— YOUR TASKS —
A - In the passage on physics teacher education, put this sentence into Spanish: "The choice to become a physics teacher is consistently constructed as the easier option."
B - Write the next part of the passage on physics teacher education, starting after its last sentence.

Here, when trainee teachers are constructed as differing from mainstream physics students by not having what it takes to continue with physics, the mainstream physics student is at the same time constructed as talented and having what it takes. In contrast, there was no talk at all in the interviews implying the opposite, i.e. that those who choose to carry on in physics might not have what it takes to become a physics teacher. The choice to become a physics teacher is consistently constructed as the easier option. A difference in status is thus constructed where the trainee teacher is placed below a “real” physics student, and the teaching of school physics is seen as trivial. We term this aspect of departmental physics culture the student assumption.

Learning to teach physics

Finally, our analysis shows how the physics expert assumption plays out in physicist talk about what is needed to become a school physics teacher. In the interviews, learning to teach physics was above all connected to gaining enough physics knowledge (see the content assumption above). However, the assumed link between mastering undergraduate physics and teaching school physics was not problematized.

Physics lecturer: I think that you can’t really become a physics teacher if you’re not really interested, then it’s a bit difficult to … And if you are interested, then you should be able to, then I don’t think it’s that difficult to get good at it. Or at least to get to a level that is good enough.

Physics lecturer 3La

In the interviews, becoming a good physics teacher was constructed as something not requiring great effort to achieve. One aspect of physics culture here seems to be the assumption that a genuine interest in physics and in teaching is enough to become a good physics teacher.

Interviewer: So we’ve got high level physics here and perhaps it’s taught in English and the teachers then have to go and teach it at a different level in Swedish. (…) do you see that translation as problematic?

Physicist: Of course it’s important that they can do this, but somehow I have the impression that this occurs quite naturally. That’s not an issue I think.

Physics lecturer 7Sb

To summarize this last part of the findings section, in the area of what is needed to learn to teach physics, we could see a basic tacit assumption guiding physicist talk that if you know physics then it’s not difficult to teach it. Physics knowledge and interest in physics is enough. We term this the teaching assumption.

Discussion

We started this paper by problematizing the relationship between physics departments and physics teacher education, noting that physics departments taking responsibility for recruiting and training highly skilled students to become physics teachers has been identified as a crucial factor for high quality physics teacher education (T-TEP, Citation2012). Here we suggested that how physics lecturers talk about physics teacher education is significant, since it can affect both what students understand as important and who decides to become a physics teacher. As such we asked the following research question:

What aspects of physics departmental culture with respect to physics teacher education can be identified in the talk of physicists in four Swedish physics departments?

— PROVIDED DATA —

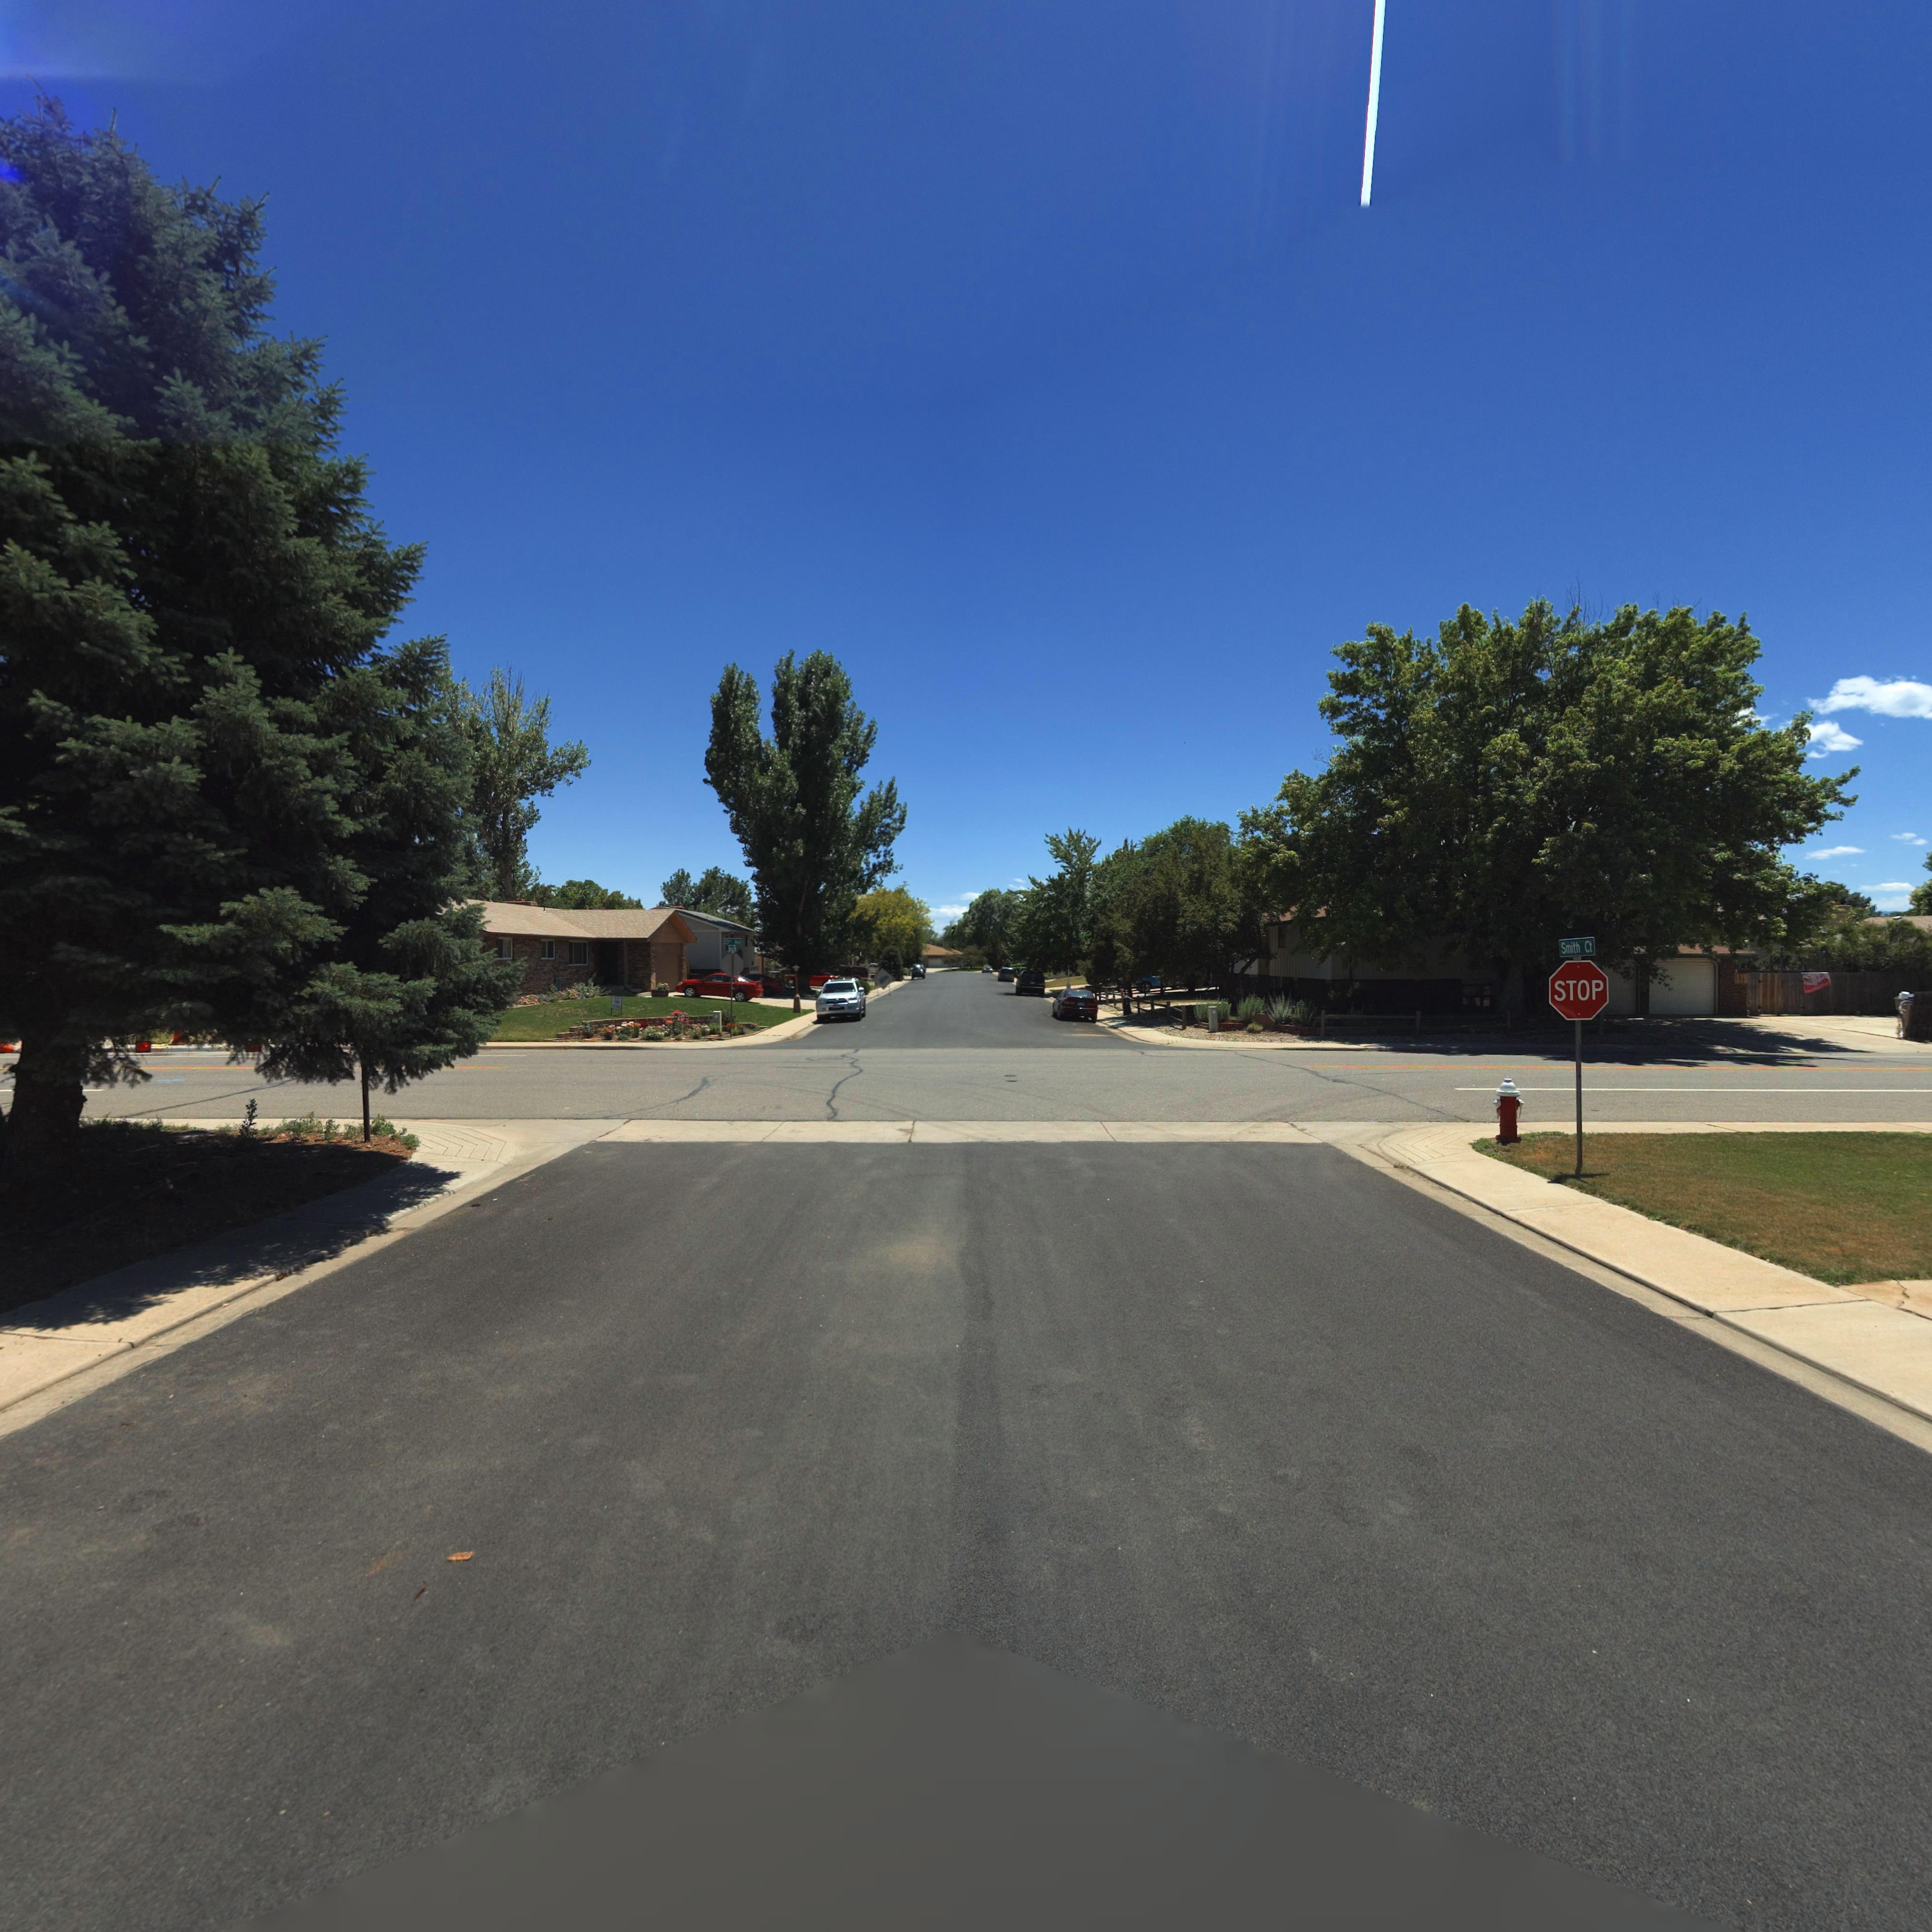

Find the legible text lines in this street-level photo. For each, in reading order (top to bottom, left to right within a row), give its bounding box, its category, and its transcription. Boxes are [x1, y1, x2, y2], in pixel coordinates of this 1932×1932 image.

[724, 939, 741, 945] StreetName: 23rd Ave
[728, 946, 736, 951] StreetName: Smith Dr
[1561, 940, 1593, 954] StreetName: Smith Ct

— RESPONSES IN ORDER —
A - La elección de convertirse en profesor de física se construye de forma sistemática como la opción más fácil.

B -
The answer to our research question is that we identify five tacit assumptions in physics lecturer talk. These are the physics expert assumption, the content assumption, the goal assumption, the student assumption and the teaching assumption. The physics expert assumption, that the goal of undergraduate physics is to create physics experts, was present in the talk of physicists within all four Swedish physics departments we investigated—this despite our interviews including physics lecturers who deal with groups consisting solely of trainee physics teachers. This result is partly a corroboration of our earlier work (Larsson et al., Citation2020). However, our analysis of the new compiled material provides a deeper understanding of how the notion of creating physics experts can be seen to be an integral part of physics departmental culture.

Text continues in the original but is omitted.